• PROBLEM REQUIREMENTS: Reproduce every line of text in the records below word for word, leaving the pictures out of your answer.

• SOURCE MATERIAL:

----------

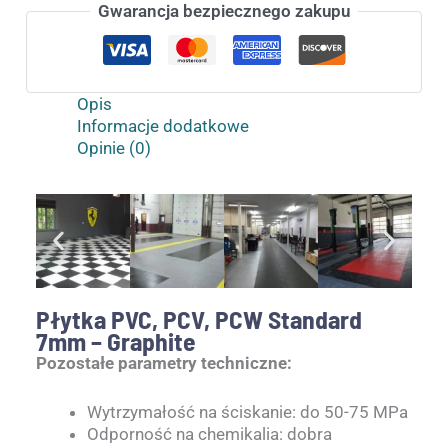
Gwarancja bezpiecznego zakupu
Opis
Informacje dodatkowe
Opinie (0)
Płytka PVC, PCV, PCW Standard
7mm – Graphite
Pozostałe parametry techniczne:
Wytrzymałość na ściskanie: do 50-75 MPa
Odporność na chemikalia: dobra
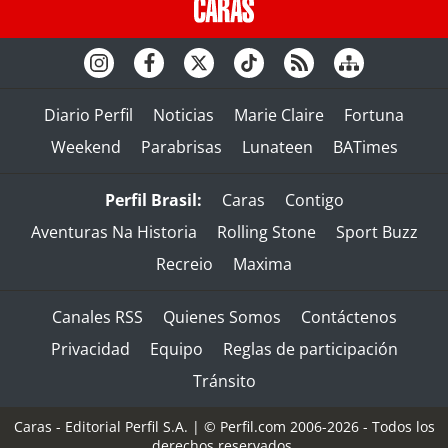
Diario Perfil
Noticias
Marie Claire
Fortuna
Weekend
Parabrisas
Lunateen
BATimes
Perfil Brasil:
Caras
Contigo
Aventuras Na Historia
Rolling Stone
Sport Buzz
Recreio
Maxima
Canales RSS
Quienes Somos
Contáctenos
Privacidad
Equipo
Reglas de participación
Tránsito
Caras - Editorial Perfil S.A.
| © Perfil.com 2006-2026 - Todos los
derechos reservados.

----------

• FINISHED TASK:
Gwarancja bezpiecznego zakupu
Opis
Informacje dodatkowe
Opinie (0)
Płytka PVC, PCV, PCW Standard
7mm – Graphite
Pozostałe parametry techniczne:
Wytrzymałość na ściskanie: do 50-75 MPa
Odporność na chemikalia: dobra
Diario Perfil
Noticias
Marie Claire
Fortuna
Weekend
Parabrisas
Lunateen
BATimes
Perfil Brasil:
Caras
Contigo
Aventuras Na Historia
Rolling Stone
Sport Buzz
Recreio
Maxima
Canales RSS
Quienes Somos
Contáctenos
Privacidad
Equipo
Reglas de participación
Tránsito
Caras - Editorial Perfil S.A.
| © Perfil.com 2006-2026 - Todos los
derechos reservados.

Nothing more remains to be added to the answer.